Top health official won’t give plans for Obamacare
Health and Human Services Secretary Tom Price wouldn’t say Wednesday whether the Trump administration still supports repeal of the Affordable Care Act, days after his party’s efforts to overhaul the law broke down.
“We find ourselves right now in a position that the current system is not working,” Price said in a House subcommittee hearing when asked repeatedly whether the administration is aiming to repeal the ACA. “We have to fix the problem.”
Price and other members of the administration will play a crucial role in the success or failure of the ACA over the coming year. Decisions on whether to encourage people to sign up during the enrollment period later this year and how to enforce the law’s requirement that all people buy insurance coverage could either bolster or undermine the program.
Pressed by Rep. Mark Pocan, D-Wis., on whether the administration still wants to repeal the law, Price said: “What we’re trying to do is make sure individuals have access to coverage and care.”
Republicans have sent mixed signals about their intentions for Obamacare. Even as President Donald Trump says the law is “exploding,” he has also said he’s ready to work with Democrats on health care legislation. On Tuesday, some House Republicans said they were still looking for ways to resurrect their failed effort to repeal and replace the ACA, and White House press secretary Sean Spicer said the White House was in an “ongoing discussion” with House Republicans to try to gain a majority on health legislation.
“We’re not going to create a deal for the sake of creating a deal,” Spicer said Wednesday. “You got to know when to walk away.”
Stuck in neutral, Price and the rest of the Trump administration find themselves responsible for a law they’ve repeatedly called a failure. Meanwhile, Democrats in Congress are looking for reassurance that the administration won’t sabotage the health coverage program, and will instead work with them to improve it.

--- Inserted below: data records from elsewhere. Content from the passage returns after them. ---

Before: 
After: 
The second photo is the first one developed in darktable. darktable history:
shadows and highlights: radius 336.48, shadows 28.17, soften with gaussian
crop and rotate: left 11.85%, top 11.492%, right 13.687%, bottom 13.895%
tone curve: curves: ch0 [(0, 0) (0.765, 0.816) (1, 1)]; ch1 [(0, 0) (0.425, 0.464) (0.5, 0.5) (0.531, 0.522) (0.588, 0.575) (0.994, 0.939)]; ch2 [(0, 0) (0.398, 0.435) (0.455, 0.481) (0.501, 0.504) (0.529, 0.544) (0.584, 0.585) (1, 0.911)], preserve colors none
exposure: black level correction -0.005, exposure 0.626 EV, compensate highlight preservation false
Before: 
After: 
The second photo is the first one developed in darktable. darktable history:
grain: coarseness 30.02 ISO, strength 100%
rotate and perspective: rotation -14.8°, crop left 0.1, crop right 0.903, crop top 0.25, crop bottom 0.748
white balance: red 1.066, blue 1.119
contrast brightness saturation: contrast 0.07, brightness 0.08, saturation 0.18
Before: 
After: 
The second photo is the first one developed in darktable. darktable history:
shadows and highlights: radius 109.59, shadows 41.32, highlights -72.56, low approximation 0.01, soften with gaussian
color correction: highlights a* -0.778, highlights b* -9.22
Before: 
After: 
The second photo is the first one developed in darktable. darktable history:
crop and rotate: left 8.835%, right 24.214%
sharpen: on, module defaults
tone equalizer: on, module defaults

“We would welcome your sincere interest in bipartisan work to improve quality, lower costs, and expand coverage,” 44 Senate Democrats wrote in a letter to Trump released Wednesday asking him to stop efforts to repeal the ACA. “We urge you to use your executive authority to support a stable, competitive insurance marketplace.”
Price wouldn’t say whether he’d commit to encouraging people to sign up for ACA plans, which the Obama administration had pushed heavily. The Trump administration pulled some outreach in the final days of the 2017 sign-up season, a move that has been blamed for hurting enrollment.
Insurers “aren’t certain given the current construct of the law they are going to be able to continue to provide coverage for folks,” Price said. “We want to make sure that every American has access to affordable coverage, whatever we can do to make that happen.”
During the hearing, Price was also questioned about enforcement of the law’s requirement for individuals to be insured.
“So long as the law is on the books, we at the department are obliged to uphold the law,” he said.
‘We want to make sure that every American has access to affordable coverage, whatever we can do to make that happen. … So long as the law is on the books, we at the department are obliged to uphold the law.’ Tom Price Secretary of Health and Human Services
Secretary of Health and Human Services Tom Price testifies Wednesday during a Labor, Health and Human Services, Education, and Related Agencies Subcommittee hearing. The hearing discussed the Health and Human Services budget.